▼
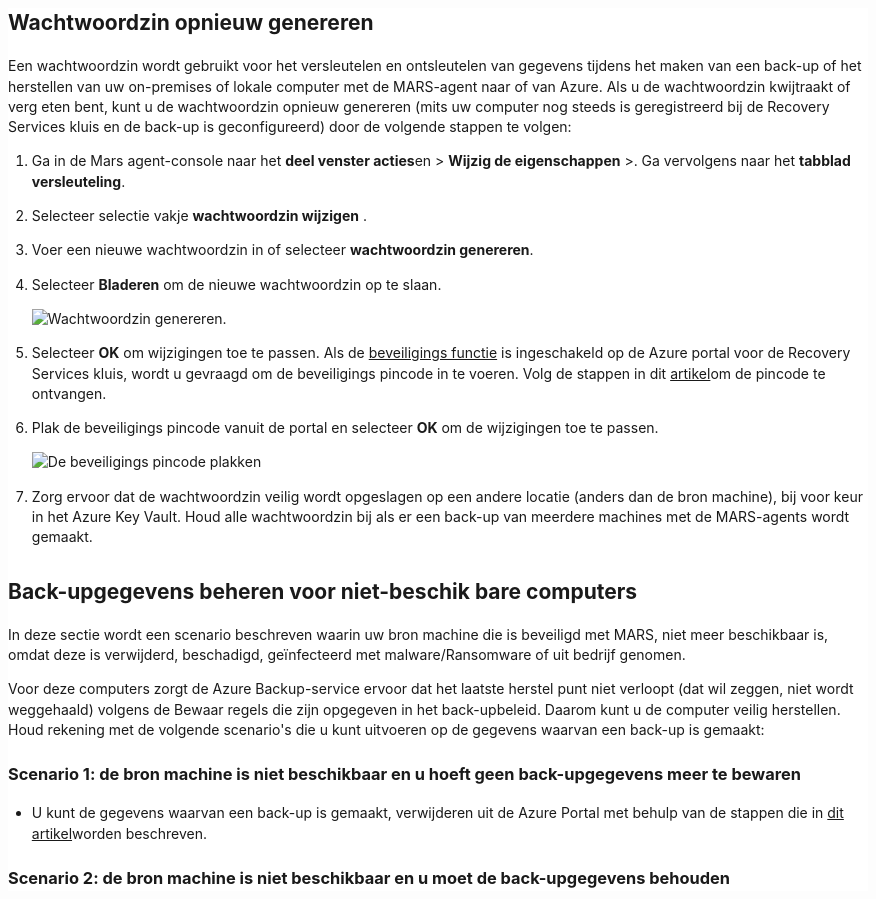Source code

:## <a name="re-generate-passphrase"></a>Wachtwoordzin opnieuw genereren

Een wachtwoordzin wordt gebruikt voor het versleutelen en ontsleutelen van gegevens tijdens het maken van een back-up of het herstellen van uw on-premises of lokale computer met de MARS-agent naar of van Azure. Als u de wachtwoordzin kwijtraakt of verg eten bent, kunt u de wachtwoordzin opnieuw genereren (mits uw computer nog steeds is geregistreerd bij de Recovery Services kluis en de back-up is geconfigureerd) door de volgende stappen te volgen:

1. Ga in de Mars agent-console naar het **deel venster acties**en  >  **Wijzig de eigenschappen** >. Ga vervolgens naar het **tabblad versleuteling**.<br>
1. Selecteer selectie vakje **wachtwoordzin wijzigen** .<br>
1. Voer een nieuwe wachtwoordzin in of selecteer **wachtwoordzin genereren**.
1. Selecteer **Bladeren** om de nieuwe wachtwoordzin op te slaan.

    ![Wachtwoordzin genereren.](./media/backup-azure-manage-mars/passphrase.png)

1. Selecteer **OK** om wijzigingen toe te passen.  Als de [beveiligings functie](./backup-azure-security-feature.md#enable-security-features) is ingeschakeld op de Azure portal voor de Recovery Services kluis, wordt u gevraagd om de beveiligings pincode in te voeren. Volg de stappen in dit [artikel](./backup-azure-security-feature.md#authentication-to-perform-critical-operations)om de pincode te ontvangen.<br>
1. Plak de beveiligings pincode vanuit de portal en selecteer **OK** om de wijzigingen toe te passen.<br>

    ![De beveiligings pincode plakken](./media/backup-azure-manage-mars/passphrase2.png)
1. Zorg ervoor dat de wachtwoordzin veilig wordt opgeslagen op een andere locatie (anders dan de bron machine), bij voor keur in het Azure Key Vault. Houd alle wachtwoordzin bij als er een back-up van meerdere machines met de MARS-agents wordt gemaakt.

## <a name="managing-backup-data-for-unavailable-machines"></a>Back-upgegevens beheren voor niet-beschik bare computers

In deze sectie wordt een scenario beschreven waarin uw bron machine die is beveiligd met MARS, niet meer beschikbaar is, omdat deze is verwijderd, beschadigd, geïnfecteerd met malware/Ransomware of uit bedrijf genomen.

Voor deze computers zorgt de Azure Backup-service ervoor dat het laatste herstel punt niet verloopt (dat wil zeggen, niet wordt weggehaald) volgens de Bewaar regels die zijn opgegeven in het back-upbeleid. Daarom kunt u de computer veilig herstellen.  Houd rekening met de volgende scenario's die u kunt uitvoeren op de gegevens waarvan een back-up is gemaakt:

### <a name="scenario-1-the-source-machine-is-unavailable-and-you-no-longer-need-to-retain-backup-data"></a>Scenario 1: de bron machine is niet beschikbaar en u hoeft geen back-upgegevens meer te bewaren

- U kunt de gegevens waarvan een back-up is gemaakt, verwijderen uit de Azure Portal met behulp van de stappen die in [dit artikel](backup-azure-delete-vault.md#delete-protected-items-on-premises)worden beschreven.

### <a name="scenario-2-the-source-machine-is-unavailable-and-you-need-to-retain-backup-data"></a>Scenario 2: de bron machine is niet beschikbaar en u moet de back-upgegevens behouden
▲
• _ACTIVITY_: Reproduce the listing above exactly, but skip the pictures.

• _TASK RESULT_:
Source code

:## <a name="re-generate-passphrase"></a>Wachtwoordzin opnieuw genereren

Een wachtwoordzin wordt gebruikt voor het versleutelen en ontsleutelen van gegevens tijdens het maken van een back-up of het herstellen van uw on-premises of lokale computer met de MARS-agent naar of van Azure. Als u de wachtwoordzin kwijtraakt of verg eten bent, kunt u de wachtwoordzin opnieuw genereren (mits uw computer nog steeds is geregistreerd bij de Recovery Services kluis en de back-up is geconfigureerd) door de volgende stappen te volgen:

1. Ga in de Mars agent-console naar het **deel venster acties**en  >  **Wijzig de eigenschappen** >. Ga vervolgens naar het **tabblad versleuteling**.<br>
1. Selecteer selectie vakje **wachtwoordzin wijzigen** .<br>
1. Voer een nieuwe wachtwoordzin in of selecteer **wachtwoordzin genereren**.
1. Selecteer **Bladeren** om de nieuwe wachtwoordzin op te slaan.

    ![Wachtwoordzin genereren.](./media/backup-azure-manage-mars/passphrase.png)

1. Selecteer **OK** om wijzigingen toe te passen.  Als de [beveiligings functie](./backup-azure-security-feature.md#enable-security-features) is ingeschakeld op de Azure portal voor de Recovery Services kluis, wordt u gevraagd om de beveiligings pincode in te voeren. Volg de stappen in dit [artikel](./backup-azure-security-feature.md#authentication-to-perform-critical-operations)om de pincode te ontvangen.<br>
1. Plak de beveiligings pincode vanuit de portal en selecteer **OK** om de wijzigingen toe te passen.<br>

    ![De beveiligings pincode plakken](./media/backup-azure-manage-mars/passphrase2.png)
1. Zorg ervoor dat de wachtwoordzin veilig wordt opgeslagen op een andere locatie (anders dan de bron machine), bij voor keur in het Azure Key Vault. Houd alle wachtwoordzin bij als er een back-up van meerdere machines met de MARS-agents wordt gemaakt.

## <a name="managing-backup-data-for-unavailable-machines"></a>Back-upgegevens beheren voor niet-beschik bare computers

In deze sectie wordt een scenario beschreven waarin uw bron machine die is beveiligd met MARS, niet meer beschikbaar is, omdat deze is verwijderd, beschadigd, geïnfecteerd met malware/Ransomware of uit bedrijf genomen.

Voor deze computers zorgt de Azure Backup-service ervoor dat het laatste herstel punt niet verloopt (dat wil zeggen, niet wordt weggehaald) volgens de Bewaar regels die zijn opgegeven in het back-upbeleid. Daarom kunt u de computer veilig herstellen.  Houd rekening met de volgende scenario's die u kunt uitvoeren op de gegevens waarvan een back-up is gemaakt:

### <a name="scenario-1-the-source-machine-is-unavailable-and-you-no-longer-need-to-retain-backup-data"></a>Scenario 1: de bron machine is niet beschikbaar en u hoeft geen back-upgegevens meer te bewaren

- U kunt de gegevens waarvan een back-up is gemaakt, verwijderen uit de Azure Portal met behulp van de stappen die in [dit artikel](backup-azure-delete-vault.md#delete-protected-items-on-premises)worden beschreven.

### <a name="scenario-2-the-source-machine-is-unavailable-and-you-need-to-retain-backup-data"></a>Scenario 2: de bron machine is niet beschikbaar en u moet de back-upgegevens behouden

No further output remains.